Je sors de la réunion, crevée. Il doit être minuit passé. La séance s’est éternisée sur le plan d’attaque. Je bâille à m’en décrocher la mâchoire. Nikolaï se place à côté de moi. On a fait appel à lui pour aujourd’hui. Il me lance un sourire auquel je réponds.

- Je ne vais pas tarder à aller me coucher, dis-je. 

- Moi non plus. On doit être en forme pour le combat.

Luna et Hans s’approchent de nous.

- Si nous allions boire un verre ? propose ma sœur.

- Ah non, je suis claquée, répondis-je.

- Ce ne sera pas long promis.

Avant d’avoir pu protester, elle m’empoigne par le bras puis se tourne vers les garçons.

- Cela vaut aussi pour vous.

Les deux frères se contentent de hocher la tête dans un même élan. Personne ne dit non à Luna. Celle-ci nous amène dans son bureau.

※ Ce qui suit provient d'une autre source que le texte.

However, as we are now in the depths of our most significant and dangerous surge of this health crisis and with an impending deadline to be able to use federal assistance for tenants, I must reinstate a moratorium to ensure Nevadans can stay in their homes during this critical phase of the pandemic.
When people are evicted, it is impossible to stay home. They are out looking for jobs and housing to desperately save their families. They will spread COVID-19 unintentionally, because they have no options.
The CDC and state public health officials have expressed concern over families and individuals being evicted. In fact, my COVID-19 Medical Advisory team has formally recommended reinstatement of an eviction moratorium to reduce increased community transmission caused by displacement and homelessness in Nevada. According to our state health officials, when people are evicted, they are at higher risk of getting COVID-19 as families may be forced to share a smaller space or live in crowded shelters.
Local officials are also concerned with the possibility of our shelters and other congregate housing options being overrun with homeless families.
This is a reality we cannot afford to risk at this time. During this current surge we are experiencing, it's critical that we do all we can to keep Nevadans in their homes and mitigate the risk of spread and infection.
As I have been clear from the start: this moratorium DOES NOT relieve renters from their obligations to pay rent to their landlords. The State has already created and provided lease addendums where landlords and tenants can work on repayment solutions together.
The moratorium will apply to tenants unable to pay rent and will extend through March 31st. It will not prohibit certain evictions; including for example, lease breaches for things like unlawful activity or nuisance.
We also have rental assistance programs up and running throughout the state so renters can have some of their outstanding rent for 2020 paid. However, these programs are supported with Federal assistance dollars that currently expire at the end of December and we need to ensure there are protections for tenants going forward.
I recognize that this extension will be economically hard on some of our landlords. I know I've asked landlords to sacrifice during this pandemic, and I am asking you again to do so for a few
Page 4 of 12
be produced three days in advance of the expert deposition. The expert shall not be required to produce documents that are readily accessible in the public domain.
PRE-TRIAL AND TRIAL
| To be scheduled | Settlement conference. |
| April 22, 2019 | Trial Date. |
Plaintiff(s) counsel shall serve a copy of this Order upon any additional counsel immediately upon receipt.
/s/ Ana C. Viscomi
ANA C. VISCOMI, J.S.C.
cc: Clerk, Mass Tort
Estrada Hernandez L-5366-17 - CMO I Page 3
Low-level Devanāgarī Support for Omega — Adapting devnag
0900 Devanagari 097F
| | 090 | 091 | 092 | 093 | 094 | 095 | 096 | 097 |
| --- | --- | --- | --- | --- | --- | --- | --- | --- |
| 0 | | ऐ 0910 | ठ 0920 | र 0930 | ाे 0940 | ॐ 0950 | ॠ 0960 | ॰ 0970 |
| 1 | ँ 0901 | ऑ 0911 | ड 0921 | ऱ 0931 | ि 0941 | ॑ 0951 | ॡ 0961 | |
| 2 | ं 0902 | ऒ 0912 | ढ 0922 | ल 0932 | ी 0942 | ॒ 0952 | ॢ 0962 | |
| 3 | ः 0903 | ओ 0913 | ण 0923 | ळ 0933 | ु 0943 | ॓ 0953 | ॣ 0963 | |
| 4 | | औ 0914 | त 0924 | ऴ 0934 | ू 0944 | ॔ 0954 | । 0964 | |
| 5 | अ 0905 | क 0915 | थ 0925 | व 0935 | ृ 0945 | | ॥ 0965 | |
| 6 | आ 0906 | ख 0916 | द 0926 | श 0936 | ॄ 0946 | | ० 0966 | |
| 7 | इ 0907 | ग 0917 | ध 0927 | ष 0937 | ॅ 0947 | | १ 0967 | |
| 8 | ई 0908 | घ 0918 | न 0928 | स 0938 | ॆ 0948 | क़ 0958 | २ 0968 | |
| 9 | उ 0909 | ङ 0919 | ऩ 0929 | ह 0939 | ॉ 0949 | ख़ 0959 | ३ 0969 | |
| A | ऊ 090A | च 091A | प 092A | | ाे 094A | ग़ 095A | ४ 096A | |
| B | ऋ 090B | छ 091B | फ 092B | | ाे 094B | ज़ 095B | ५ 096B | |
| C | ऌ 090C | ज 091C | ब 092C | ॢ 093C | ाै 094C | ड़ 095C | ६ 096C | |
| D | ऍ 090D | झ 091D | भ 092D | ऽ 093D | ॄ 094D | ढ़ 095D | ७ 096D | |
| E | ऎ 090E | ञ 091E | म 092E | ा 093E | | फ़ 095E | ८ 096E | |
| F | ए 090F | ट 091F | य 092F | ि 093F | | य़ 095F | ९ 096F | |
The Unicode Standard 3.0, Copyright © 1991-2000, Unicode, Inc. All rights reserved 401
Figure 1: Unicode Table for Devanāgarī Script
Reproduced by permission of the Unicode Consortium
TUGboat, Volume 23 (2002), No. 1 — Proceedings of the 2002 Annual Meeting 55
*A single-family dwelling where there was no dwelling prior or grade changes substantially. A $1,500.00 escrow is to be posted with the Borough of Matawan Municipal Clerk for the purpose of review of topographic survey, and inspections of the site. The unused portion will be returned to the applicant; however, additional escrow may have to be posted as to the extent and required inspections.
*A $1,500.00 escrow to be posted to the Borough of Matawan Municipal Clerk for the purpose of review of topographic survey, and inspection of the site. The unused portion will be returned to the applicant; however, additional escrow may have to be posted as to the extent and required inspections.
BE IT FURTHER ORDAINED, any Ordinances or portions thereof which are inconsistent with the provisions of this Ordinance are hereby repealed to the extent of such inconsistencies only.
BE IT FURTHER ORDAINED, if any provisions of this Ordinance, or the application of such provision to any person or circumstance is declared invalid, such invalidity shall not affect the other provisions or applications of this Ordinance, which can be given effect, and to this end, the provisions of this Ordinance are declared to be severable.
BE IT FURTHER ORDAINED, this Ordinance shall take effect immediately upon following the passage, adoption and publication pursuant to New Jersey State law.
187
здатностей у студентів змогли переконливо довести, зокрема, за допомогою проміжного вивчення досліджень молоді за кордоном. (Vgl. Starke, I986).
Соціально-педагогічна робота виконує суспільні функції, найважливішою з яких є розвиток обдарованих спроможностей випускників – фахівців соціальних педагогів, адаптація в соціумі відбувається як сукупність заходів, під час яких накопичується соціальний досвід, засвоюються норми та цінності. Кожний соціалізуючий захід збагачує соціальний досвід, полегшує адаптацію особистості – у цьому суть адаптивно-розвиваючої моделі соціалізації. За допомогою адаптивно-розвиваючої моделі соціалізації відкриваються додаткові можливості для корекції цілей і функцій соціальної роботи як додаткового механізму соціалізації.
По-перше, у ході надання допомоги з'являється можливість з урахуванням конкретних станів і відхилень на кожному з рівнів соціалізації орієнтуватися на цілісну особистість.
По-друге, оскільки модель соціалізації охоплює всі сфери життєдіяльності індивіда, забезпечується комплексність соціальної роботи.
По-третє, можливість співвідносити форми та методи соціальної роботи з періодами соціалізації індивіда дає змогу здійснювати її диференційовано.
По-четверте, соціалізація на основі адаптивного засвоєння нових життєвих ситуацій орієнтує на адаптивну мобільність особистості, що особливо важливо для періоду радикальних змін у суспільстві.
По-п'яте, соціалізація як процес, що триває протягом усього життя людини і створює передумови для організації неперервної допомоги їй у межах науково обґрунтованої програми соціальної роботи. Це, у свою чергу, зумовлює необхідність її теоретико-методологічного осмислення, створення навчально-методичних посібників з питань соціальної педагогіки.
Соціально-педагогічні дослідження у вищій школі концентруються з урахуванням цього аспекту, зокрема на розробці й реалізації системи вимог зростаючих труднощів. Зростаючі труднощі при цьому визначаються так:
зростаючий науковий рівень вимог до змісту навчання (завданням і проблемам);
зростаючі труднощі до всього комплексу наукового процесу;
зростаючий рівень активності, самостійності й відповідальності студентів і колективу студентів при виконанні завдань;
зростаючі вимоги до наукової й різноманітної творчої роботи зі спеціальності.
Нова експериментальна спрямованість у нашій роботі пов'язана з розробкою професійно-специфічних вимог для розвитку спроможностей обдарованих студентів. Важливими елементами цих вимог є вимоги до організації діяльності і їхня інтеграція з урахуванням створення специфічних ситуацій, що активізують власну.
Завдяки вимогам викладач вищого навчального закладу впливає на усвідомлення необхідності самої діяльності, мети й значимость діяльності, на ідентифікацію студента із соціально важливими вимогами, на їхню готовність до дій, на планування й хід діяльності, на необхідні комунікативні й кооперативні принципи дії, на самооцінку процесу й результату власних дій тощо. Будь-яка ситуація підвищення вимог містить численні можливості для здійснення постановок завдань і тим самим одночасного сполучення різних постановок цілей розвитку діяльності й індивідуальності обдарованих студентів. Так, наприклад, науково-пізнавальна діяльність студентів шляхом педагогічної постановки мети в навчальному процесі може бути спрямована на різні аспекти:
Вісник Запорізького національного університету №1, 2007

Elle ouvre son frigo puis le referme avec une mine un peu contrariée.

- Je n’ai qu’une tournée de jus de fruit ou de thé à vous proposer. Je pensais qu’il me restait encore quelque chose.

Nikolaï s’esclaffe avant de se lever pour se diriger vers la sortie.

- Je pense qu’il doit me rester quelque chose, dit-il un brin moqueur à l’attention de ma sœur. Je vais voir.

Il revient l’instant d’après avec quatre bières. Luna lui saute au cou et l’embrasse à pleine bouche. Je rougis et détourne le regard pour leur laisser un semblant d’intimité. Hans semble lui aussi quelque peu gêné par cette effusion de sentiment. Après s’être repris, Nikolaï nous tend à chacun une bouteille. Je refuse, car j’ai besoin d’avoir l’esprit lucide ici. Luna me lance un regard plein de reproches. Je l’ignore. Elle peut déjà être contente que je sois là. Je me sers un verre de jus d’orange pendant que les autres décapsulent leurs bières. Je retourne m’asseoir à côté d’eux.

- Santé ! s’exclame mon ainée en levant sa bouteille.

Nous faisons tinter nos boissons. Luna finit la sienne d’une traite puis attaque celle prévue pour moi avec plus de modération. Les garçons dégustent. Je trempe à peine mes lèvres dans mon jus. Je n’ai pas très soif. Nous discutons de tout et de rien excepté de notre mission. On évoque notre enfance. En tout cas en ce qui me concerne, uniquement les années où j’étais avec Luna. Je n’ai aucune envie de parler de ce que j’ai vécu avant de rencontrer ma demi-sœur. Les deux frères quant à eux racontent anecdote sur anecdote et j’ai bien du mal à réprimer de nombreux fous rires. Le temps passe. La fatigue commence par s’estomper peu à peu. On plaisante. Je me sens bien. Malheureusement, tout instant a une fin et il est déjà l’heure de se quitter. Luna me retient. C’est vrai, elle devait encore me parler. Je lui demande si cela ne peut pas attendre demain, mais elle insiste. Je me résigne une nouvelle fois à faire ce qu’elle veut. Nous saluons Hans et Nikolaï puis nous retournons dans le bureau de ma sœur. Je reste debout. J’attends ce que Luna a à me dire. Ses épaules sont voutées. Elle me sourit, mais je remarque bien que quelque chose la tracasse.  

- Alors ? demandé-je

- Je voulais juste profiter d’un dernier moment avec toi.

- Ce n’est pas la première bataille que nous menons toi et moi. Il n’y a pas à s’inquiéter, affirmé-je.

Cela me fait bizarre de dire ça. D’habitude, c’est Luna qui tient ce rôle. C’est elle qui me rassure, pas l’inverse. Je me mets à angoisser. Si Luna est dans cet état, c’est que quelque chose ne va pas. Je reprends d’un ton hésitant.

- Tu crois que l’on va perdre ?

- NON ! hurle mon ainée avant de continuer plus bas. Ce n’est pas ça, Elena. C’est juste que… que tout me parait incertain. C’est la première fois que je dirige une troupe pareille. Je crains de ne pas être à la hauteur. 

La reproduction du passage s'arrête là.